Un paquet de fourrures, que l'on avait caché, excita notre curiosité, mais, quand nous voulûmes y porter la main, des femmes se jetèrent sur nous avec des menaces et des cris. C'étaient deux tout petits enfants, endormis dans des peaux de renard. Nous vîmes que ces mères possédaient, au même degré que les animaux, l'amour de leurs petits, ce qui les releva beaucoup à nos yeux.

Les côtes Sud de la Terre-de-Feu, balayées par les rafales de neige et les vents terribles du large, sont, elles, partout dénudées; et les îles les plus australes du groupe, celle entre autres qui renferme le cap Horn, n'offrent guère que des roches nues, abandonnées aux pingouins et aux phoques. Ce sont de dangereux parages, sans cesse battus par une mer énorme et très redoutés des marins.

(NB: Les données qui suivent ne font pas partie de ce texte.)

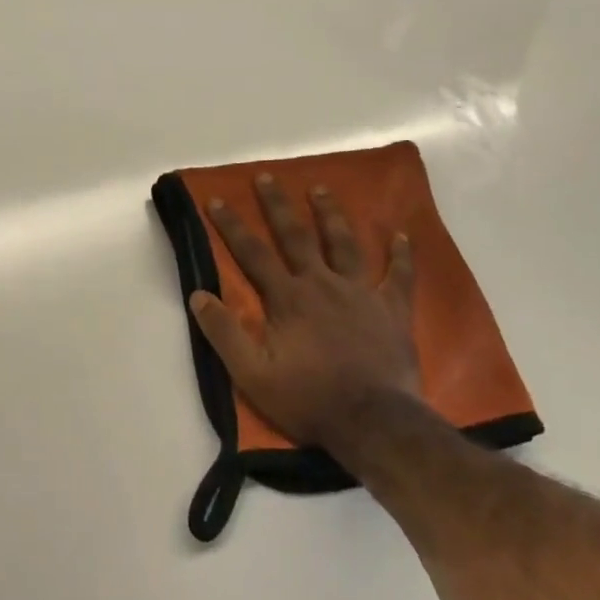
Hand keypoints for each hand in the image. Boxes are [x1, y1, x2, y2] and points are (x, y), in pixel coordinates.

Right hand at [191, 174, 419, 447]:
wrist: (374, 423)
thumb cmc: (309, 399)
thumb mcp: (252, 374)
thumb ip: (224, 333)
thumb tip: (197, 295)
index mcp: (288, 298)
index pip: (253, 254)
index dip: (232, 226)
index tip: (218, 199)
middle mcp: (322, 284)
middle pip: (296, 236)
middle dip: (278, 205)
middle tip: (267, 177)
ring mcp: (361, 294)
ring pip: (344, 244)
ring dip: (331, 215)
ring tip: (321, 189)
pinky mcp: (392, 311)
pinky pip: (399, 277)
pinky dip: (401, 256)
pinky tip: (402, 235)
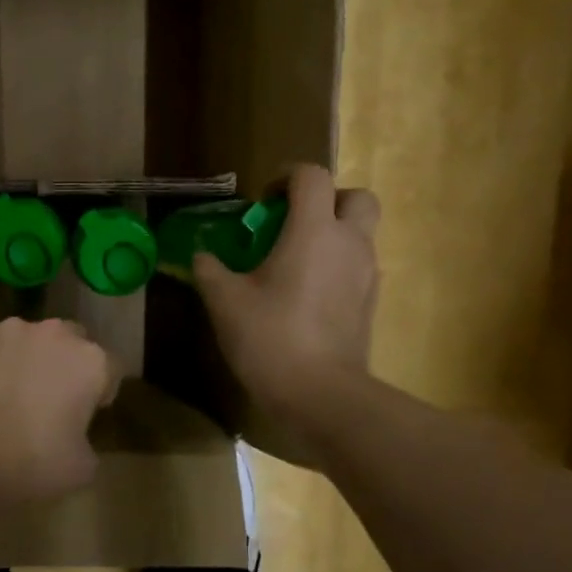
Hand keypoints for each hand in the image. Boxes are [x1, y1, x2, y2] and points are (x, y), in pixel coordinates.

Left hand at [0, 318, 120, 507]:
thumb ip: (87, 441)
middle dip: (66, 365)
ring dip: (28, 359)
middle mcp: (55, 333)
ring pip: (29, 340)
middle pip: (72, 343)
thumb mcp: (82, 467)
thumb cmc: (31, 462)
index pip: (111, 369)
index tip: (87, 414)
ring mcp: (10, 330)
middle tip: (51, 400)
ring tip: (9, 394)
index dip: (102, 392)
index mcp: (90, 361)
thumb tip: (73, 436)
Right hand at [194, 165, 379, 429]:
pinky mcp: (370, 302)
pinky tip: (307, 294)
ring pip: (360, 233)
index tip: (262, 202)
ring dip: (332, 234)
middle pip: (355, 197)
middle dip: (326, 200)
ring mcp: (366, 274)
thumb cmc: (270, 338)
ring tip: (294, 262)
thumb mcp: (225, 302)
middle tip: (292, 223)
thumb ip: (210, 270)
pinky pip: (358, 266)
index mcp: (314, 231)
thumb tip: (201, 256)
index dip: (285, 177)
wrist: (320, 395)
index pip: (311, 176)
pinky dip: (337, 266)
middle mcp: (349, 243)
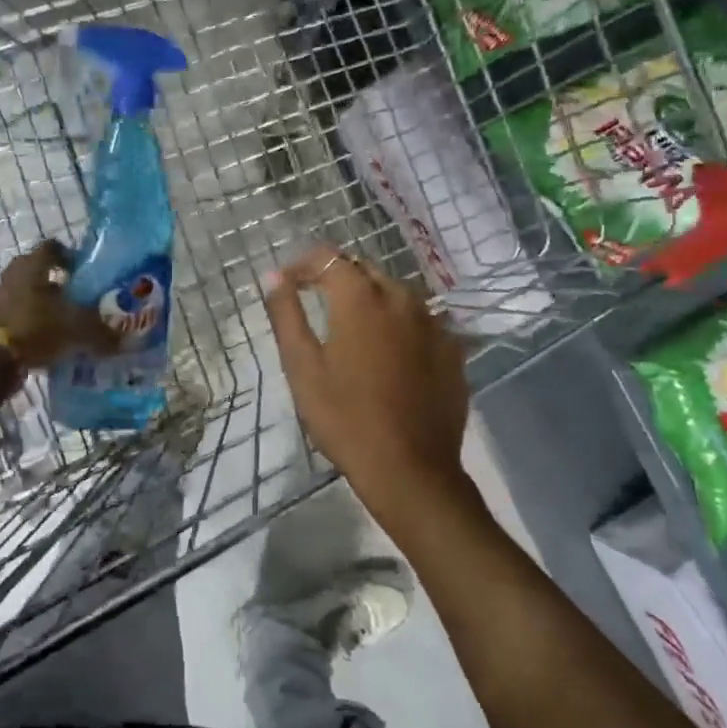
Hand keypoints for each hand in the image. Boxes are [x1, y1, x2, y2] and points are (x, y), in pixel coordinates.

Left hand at [0, 240, 118, 369]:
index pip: (51, 248)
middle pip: (35, 273)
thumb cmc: (35, 328)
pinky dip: (28, 330)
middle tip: (77, 298)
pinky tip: (45, 345)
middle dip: (56, 284)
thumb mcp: (78, 330)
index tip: (85, 270)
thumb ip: (103, 334)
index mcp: (32, 267)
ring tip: (62, 324)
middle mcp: (11, 278)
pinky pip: (14, 322)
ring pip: (23, 298)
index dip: (69, 255)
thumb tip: (131, 341)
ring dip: (40, 307)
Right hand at [264, 246, 470, 526]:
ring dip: (369, 298)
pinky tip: (388, 352)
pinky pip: (420, 320)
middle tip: (313, 301)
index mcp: (361, 298)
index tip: (286, 284)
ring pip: (395, 293)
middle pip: (364, 270)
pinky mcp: (452, 349)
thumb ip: (286, 314)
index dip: (303, 264)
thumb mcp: (302, 367)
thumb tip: (274, 276)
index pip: (328, 257)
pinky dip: (399, 323)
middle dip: (336, 277)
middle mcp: (402, 298)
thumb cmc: (345, 418)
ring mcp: (434, 323)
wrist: (410, 469)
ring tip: (350, 327)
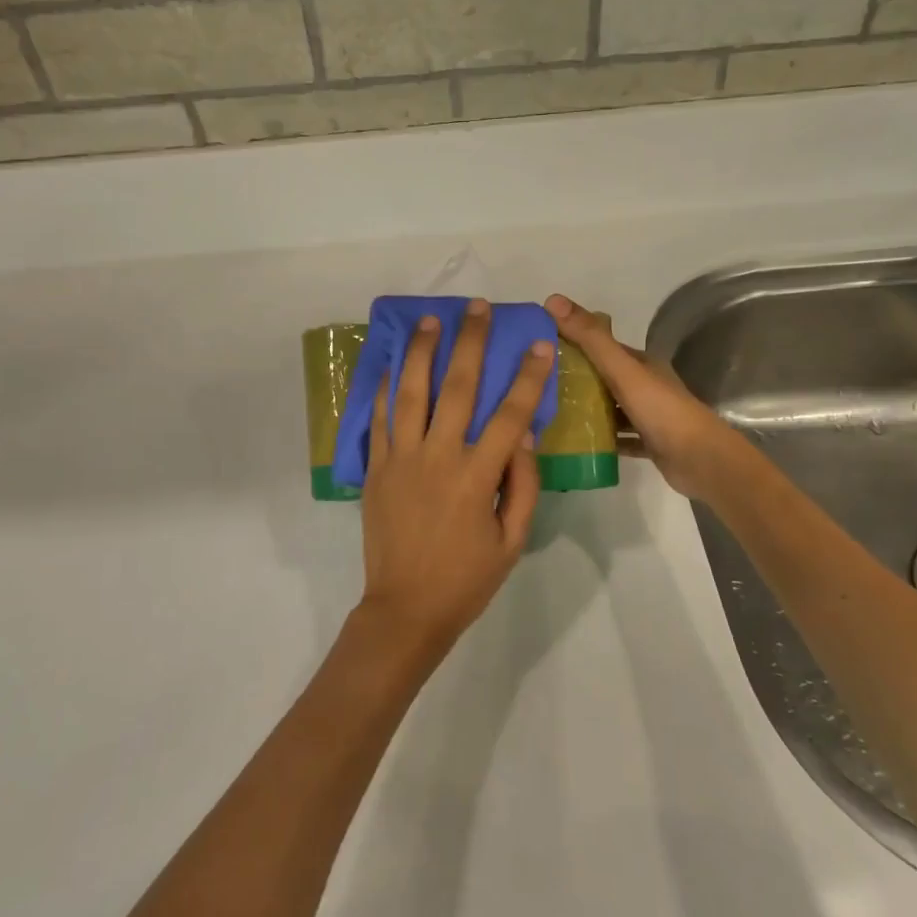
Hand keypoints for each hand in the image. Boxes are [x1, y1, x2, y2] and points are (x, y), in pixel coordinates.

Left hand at [358, 299, 554, 658]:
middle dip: (472, 343)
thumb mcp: (512, 540)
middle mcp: (438, 457)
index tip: (540, 344)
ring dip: (422, 351)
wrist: (405, 609)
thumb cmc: (466, 579)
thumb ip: (521, 484)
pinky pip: (380, 419)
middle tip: (477, 308)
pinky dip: (386, 388)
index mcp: (476, 477)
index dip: (528, 377)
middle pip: (458, 388)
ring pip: (411, 392)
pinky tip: (393, 363)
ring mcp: (401, 459)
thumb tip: (523, 435)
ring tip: (430, 320)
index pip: (509, 415)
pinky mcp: (376, 468)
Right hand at [545, 294, 748, 502]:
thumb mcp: (622, 370)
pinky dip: (601, 438)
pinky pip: (619, 437)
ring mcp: (648, 415)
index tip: (540, 346)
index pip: (601, 345)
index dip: (573, 341)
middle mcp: (645, 384)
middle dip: (575, 377)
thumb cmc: (662, 410)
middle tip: (538, 384)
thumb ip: (590, 338)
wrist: (701, 461)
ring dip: (587, 409)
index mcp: (640, 362)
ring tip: (550, 413)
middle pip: (604, 376)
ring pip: (611, 407)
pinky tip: (576, 443)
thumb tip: (553, 299)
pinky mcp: (649, 442)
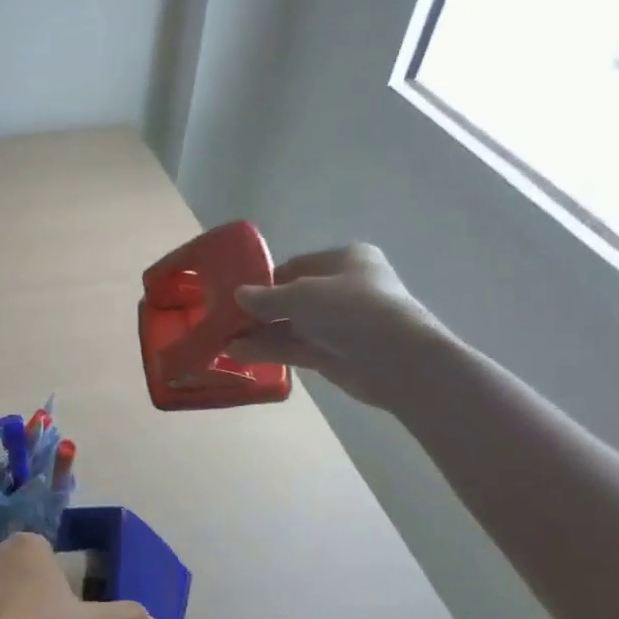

Au milieu de ces tristes contrées, la Terre de Désolation présente des aspects plus particulièrement navrants et justifie en tous points le nom qu'elle a reçu. La végétation y est frêle et rare et on s'y promène dans de grandes solitudes mornes, couvertes de lichens; de loin en loin, quelques forêts d'arbres caducs ou même d'arbres morts, dont les squelettes, blanchis et tordus par le vent, affectent des formes étranges; toujours un froid sombre et humide. Rien de vivant d'ailleurs, et perpétuellement le même terrible silence.

[À BORD DU VAUDREUIL]

Cap Horn, octobre 1871.

Un jeune phoque s'ébattait joyeusement le long du bord et rien cependant ne semblait justifier une telle gaieté. Nous étions au mouillage entre de hautes falaises grises et nues; le terrible vent du cap Horn sifflait sur nos têtes, chassant très vite, dans le ciel déjà sombre, de gros nuages noirs, et on entendait, derrière les tristes rochers qui nous abritaient du large, les vagues faire leur grand tapage de mauvais temps. La houle nous secouait jusqu'au fond de cette baie lugubre, où la mer, d'un vert foncé et froid, était zébrée de longues traînées d'écume blanchâtre.

Tout était sinistre et sentait l'exil autour de nous, même les familles de pingouins au ventre blanc qui s'alignaient sur chaque îlot.

Mais le jeune phoque faisait force gambades dans l'eau glacée, et sa gaieté était touchante, au milieu d'un tel paysage.

Il avait un joli corps brun, bien dodu et luisant comme une agate polie. Entre deux plongeons, on voyait émerger sa petite tête maligne, ornée de belles moustaches de gros chat; il soufflait, alors, en s'ébrouant, comme font les enfants qui se baignent, pour débarrasser leur nez des gouttelettes d'eau.

Les matelots s'étaient mis à lui lancer des débris de poisson, qu'il attrapait au vol, avec une adresse de jeune clown. Ensuite, comme pour les remercier, il leur donnait la comédie, en se livrant sur les lames à une quantité de sauts et de gentilles farces: on aurait dit vraiment qu'il faisait cela pour la galerie, pour amuser ses bienfaiteurs.